I think that the ideal end-state solution is compile-to-Rust-TokenStream. If the build.rs steps can generate TokenStreams with correct Span information (including at least edition, and ideally the ability to point into other files), the problem disappears and code (pre) generation gains the superpowers of procedural macros. (This will require some way to serialize TokenStream with Span information if it wants to persist across compiles rather than doing the generation work every time.)

This sound interesting. But it has two downsides:

  • It's probably far in the future (this'll take a lot of work and a long time to stabilize, I guess).
  • It's much more heavy-weigth solution. You just need to know how Rust looks like to spit something out to a .rs file, while for the full version, you need to discover the API, learn quote!... The entry barrier is higher.

Cargo already sets bunch of environment variables when it runs the build.rs.
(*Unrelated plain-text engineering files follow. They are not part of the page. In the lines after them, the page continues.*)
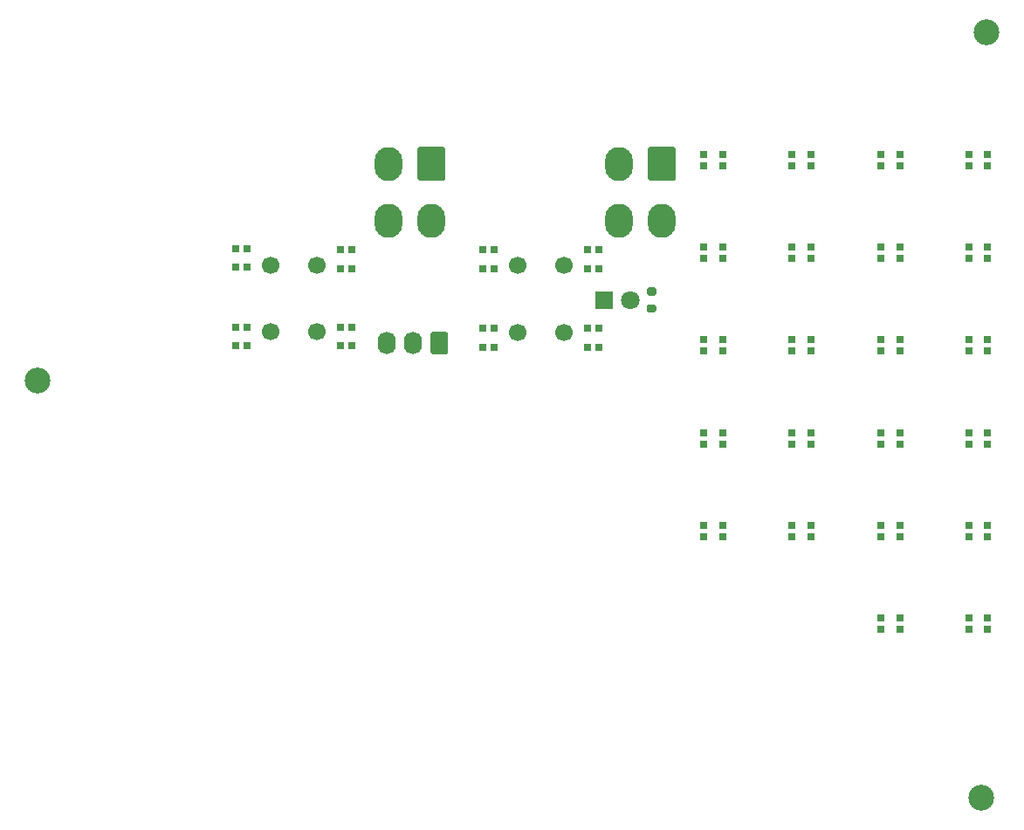
<source format=gbr>
%TF.GenerationSoftware,KiCad,Pcbnew,(5.1.12-1-10_14)*%
%TF.CreationDate,2021-11-28T14:02:16+11:00*%
%TF.ProjectId,ewi_v3,6577695f-7633-42e6-9b69-6361645f7063,rev?*%
%TF.SameCoordinates,Original*%
%TF.FileFunction,Soldermask,Top*%
%TF.FilePolarity,Negative*%
%FSLAX46Y46*%
G04 Gerber Fmt 4.6, Leading zero omitted, Abs format (unit mm)*
G04 Created by KiCad (PCBNEW (5.1.12-1-10_14)) date 2021-11-28 14:02:16*
%MOMM*%
%LPD*%
G01*
G04 APERTURE LIST*
%ADD10R,0.700000X0.700000*%
%ADD11C,1.700000*%
%ADD12O,1.740000X2.190000*%
%ADD13O,2.700000X3.300000*%
%ADD14C,2.500000*%
%ADD15C,1.800000*%
%ADD16R,1.800000X1.800000*%
G04 APERTURE END LIST*
D10*
%TO.C,D31*%
X187274799Y-117718750D03*
X187274799Y-118818750D03*
X185444799Y-118818750D03*
X185444799Y-117718750D03*
%TD*%
%TO.C,D30*%
X195809199Y-117718750D03*
X195809199Y-118818750D03*
X193979199Y-118818750D03*
X193979199Y-117718750D03*
%TD*%
%TO.C,D29*%
X193979199Y-109827150D03*
X193979199Y-108727150D03*
X195809199Y-108727150D03*
X195809199Y-109827150D03*
%TD*%
%TO.C,D28*%
X185444799Y-109827150D03*
X185444799Y-108727150D03*
X187274799Y-108727150D03*
X187274799Y-109827150D03*
%TD*%
%TO.C,D27*%
X176834199Y-109827150D03*
X176834199Y-108727150D03*
X178664199Y-108727150D03*
X178664199Y-109827150D03*
%TD*%
%TO.C,D26*%
X168299799Y-109827150D03*
X168299799Y-108727150D03*
X170129799Y-108727150D03*
X170129799Y-109827150D03*
%TD*%
%TO.C,D25*%
X170129799Y-99735550D03*
X170129799Y-100835550D03*
X168299799Y-100835550D03*
X168299799Y-99735550D03*
%TD*%
%TO.C,D24*%
X178664199Y-99735550D03*
X178664199Y-100835550D03*
X176834199Y-100835550D03*
X176834199Y-99735550D03*
%TD*%
%TO.C,D23*%
X187274799Y-99735550D03*
X187274799Y-100835550D03*
X185444799Y-100835550D03*
X185444799Y-99735550D03*
%TD*%
%TO.C,D22*%
X195809199Y-99735550D03*
X195809199Y-100835550D03*
X193979199Y-100835550D03*
X193979199Y-99735550D03*
%TD*%
%TO.C,D21*%
X193979199Y-91843950D03*
X193979199Y-90743950D03*
X195809199Y-90743950D03*
X195809199Y-91843950D03*
%TD*%
%TO.C,D20*%
X185444799Y-91843950D03*
X185444799Y-90743950D03*
X187274799Y-90743950D03*
X187274799Y-91843950D03*
%TD*%
%TO.C,D19*%
X176834199Y-91843950D03*
X176834199Y-90743950D03*
X178664199Y-90743950D03*
X178664199Y-91843950D03*
%TD*%
%TO.C,D18*%
X168299799Y-91843950D03*
X168299799Y-90743950D03*
X170129799Y-90743950D03*
X170129799Y-91843950D03*
%TD*%
%TO.C,D17*%
X170129799Y-81752351D03*
X170129799Y-82852351D03*
X168299799Y-82852351D03*
X168299799Y-81752351D03*
%TD*%
%TO.C,D16*%
X178664199Y-81752351D03*
X178664199Y-82852351D03*
X176834199Y-82852351D03*
X176834199Y-81752351D03*
%TD*%
%TO.C,D15*%
X187274799Y-81752351D03*
X187274799Y-82852351D03*
X185444799Y-82852351D03*
X185444799Y-81752351D03*
%TD*%
%TO.C,D14*%
X195809199Y-81752351D03*
X195809199Y-82852351D03*
X193979199Y-82852351D03*
X193979199Y-81752351D03*
%TD*%
%TO.C,D13*%
X193979199Y-73860751D03*
X193979199Y-72760751D03*
X195809199Y-72760751D03*
X195809199Y-73860751D03*
%TD*%
%TO.C,D12*%
X185444799Y-73860751D03*
X185444799Y-72760751D03*
X187274799Y-72760751D03*
X187274799Y-73860751D03*
%TD*%
%TO.C,D11*%
X176834199Y-73860750D03*
X176834199Y-72760750D03*
X178664199Y-72760750D03*
X178664199Y-73860750D03*
%TD*%
%TO.C,D10*%
X168299799Y-73860750D03*
X168299799Y-72760750D03*
X170129799Y-72760750D03*
X170129799Y-73860750D03*
%TD*%
%TO.C,D9*%
X158133249Y-83843149D03*
X157033249Y-83843149D03*
X157033249Y-82013149D03*
X158133249Y-82013149D03*
%TD*%
%TO.C,D8*%
X158133249Y-91463149D03*
X157033249Y-91463149D03*
X157033249Y-89633149D03*
X158133249Y-89633149D03*
%TD*%
%TO.C,D7*%
X146873249Y-89633149D03*
X147973249Y-89633149D03*
X147973249Y-91463149D03*
X146873249Y-91463149D03*
%TD*%
%TO.C,D6*%
X146873249Y-82013149D03*
X147973249Y-82013149D03*
X147973249Y-83843149D03*
X146873249Y-83843149D03*
%TD*%
%TO.C,D5*%
X134173249Y-83843149D03*
X133073249Y-83843149D03*
X133073249Y-82013149D03*
X134173249Y-82013149D03*
%TD*%
%TO.C,D4*%
X134173249Y-91333093D03*
X133073249Y-91333093D03*
X133073249Y-89503093D03*
X134173249Y-89503093D03*
%TD*%
%TO.C,D3*%
X122913249Y-89503093D03*
X124013249Y-89503093D03*
X124013249Y-91333093D03*
X122913249Y-91333093D03*
%TD*%
%TO.C,D2*%
X122913249Y-81883093D03*
X124013249Y-81883093D03*
X124013249Y-83713093D03*
X122913249Y-83713093D03*
%TD*%
D11*
%TO.C,SW2*%
X154749499Y-83492597D03*
X154749499Y-89992597D03*
X150249499Y-83492597D03*
X150249499Y-89992597D03*
%TD*%
%TO.C,SW1*%
X130784599Y-83479897D03*
X130784599Y-89979897D03*
X126284599Y-83479897D03*
X126284599Y-89979897D03*
%TD*%
%TO.C,R1*%
G36*
G01*
X162919999Y-87283097D02*
X163469999Y-87283097D01*
G75*
G02*
X163669999Y-87483097I0J-200000D01*
G01*
X163669999Y-87883097D01*
G75*
G02*
X163469999Y-88083097I-200000J0D01*
G01*
X162919999Y-88083097D01*
G75*
G02*
X162719999Y-87883097I0J200000D01*
G01*
X162719999Y-87483097D01*
G75*
G02*
X162919999Y-87283097I200000J0D01*
G01*
G37*
G36*
G01*
X162919999Y-85633097D02*
X163469999Y-85633097D01*
G75*
G02*
X163669999Y-85833097I0J-200000D01*
G01*
X163669999Y-86233097D01*
G75*
G02*
X163469999Y-86433097I-200000J0D01*
G01*
X162919999Y-86433097D01*
G75*
G02*
X162719999Y-86233097I0J200000D01*
G01*
X162719999Y-85833097D01*
G75*
G02*
X162919999Y-85633097I200000J0D01*
G01*
G37*
%TD*%
D12*
%TO.C,J3*%
X137540999Y-91049097D03*
X140080999Y-91049097D03*
G36*
G01*
X143490999Y-90204096D02*
X143490999Y-91894098D01*
G75*
G02*
X143241000Y-92144097I-249999J0D01*
G01*
X142000998Y-92144097D01*
G75*
G02*
X141750999Y-91894098I0J249999D01*
G01*
X141750999Y-90204096D01*
G75*
G02*
X142000998Y-89954097I249999J0D01*
G01*
X143241000Y-89954097D01*
G75*
G02*
X143490999Y-90204096I0J-249999D01*
G01*
G37*
%TD*%
D13*
%TO.C,J2*%
X160010999Y-79150097D03*
X164210999Y-79150097D03*
X160010999Y-73650097D03*
G36*
G01*
X165560999Y-72250098D02*
X165560999Y-75050096D01*
G75*
G02*
X165310998Y-75300097I-250001J0D01*
G01*
X163111000Y-75300097D01*
G75*
G02*
X162860999Y-75050096I0J250001D01*
G01*
X162860999Y-72250098D01*
G75*
G02*
X163111000Y-72000097I250001J0D01*
G01*
X165310998Y-72000097D01*
G75*
G02*
X165560999Y-72250098I0J-250001D01*
G01*
G37*
%TD*%
%TO.C,J1*%
X137658999Y-79150097D03*
X141858999Y-79150097D03*
X137658999Y-73650097D03*
G36*
G01*
X143208999Y-72250098D02*
X143208999Y-75050096D01*
G75*
G02*
X142958998Y-75300097I-250001J0D01*
G01*
X140759000Y-75300097D01*
G75*
G02*
X140508999Y-75050096I0J250001D01*
G01*
X140508999Y-72250098D01*
G75*
G02*
X140759000Y-72000097I250001J0D01*
G01*
X142958998Y-72000097D01*
G75*
G02*
X143208999Y-72250098I0J-250001D01*
G01*
G37*
%TD*%
D14*
%TO.C,H3*%
X195198999Y-135118097D03*
%TD*%
%TO.C,H2*%
X195706999Y-60928251D03*
%TD*%
%TO.C,H1*%
X103632000Y-94699611D03*
%TD*%
D15*
%TO.C,D1*%
X161162999Y-86858097D03*
D16*
X158622999Y-86858097D03*
%TD*%
M02*

</source>
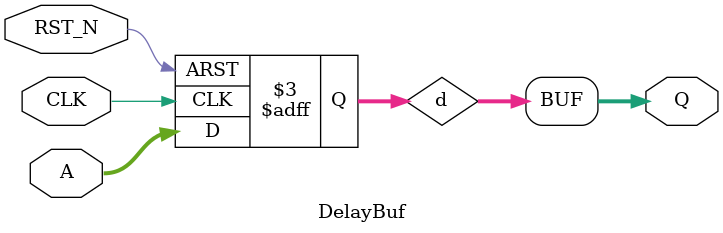
<source format=v>
 module DelayBuf
  (
   input 		 RST_N,
   input 		 CLK,

   input [31:0]  A,
   output [31:0] Q

   );

   reg [31:0] 	 d;

   always @(posedge CLK or negedge RST_N) begin
	  if(!RST_N) begin
		 d <= 0;
	  end else begin
		 d <= A;
	  end
   end
   assign Q = d;

endmodule // DelayBuf

</source>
If I would like to add the edition one, does it require RFC, or just merge request (and discussion there) to cargo repository?

An alternative that may allow reaching the same endpoint is for proc-macros to be able to depend on non-Rust-syntax-compatible files, e.g. prost’ current build.rs integration could potentially be done as a proc-macro if it had some way to access and declare its dependency on the .proto files.

That’s likely to be similarly far in the future, so I think having an environment variable telling build.rs what edition it is going to be compiled under would be useful now (though, as mentioned earlier, at least at this point it should be guaranteed that you can generate warning-less code that will compile under both editions, as that’s the mechanism by which rustfix works, only once there’s a third edition should there be actually incompatible changes).

I was actually thinking in similar lines. I wonder if it might even work today ‒ if I get it correctly, the function-like macros don't need a valid rust syntax, they only require the input to be tokenizeble to rust tokens. The chance that proto is is quite high, so maybe one could do:


mod proto {
    prost_compile!(include!("../proto/myproto.proto"))
}

But that indeed is not a general solution.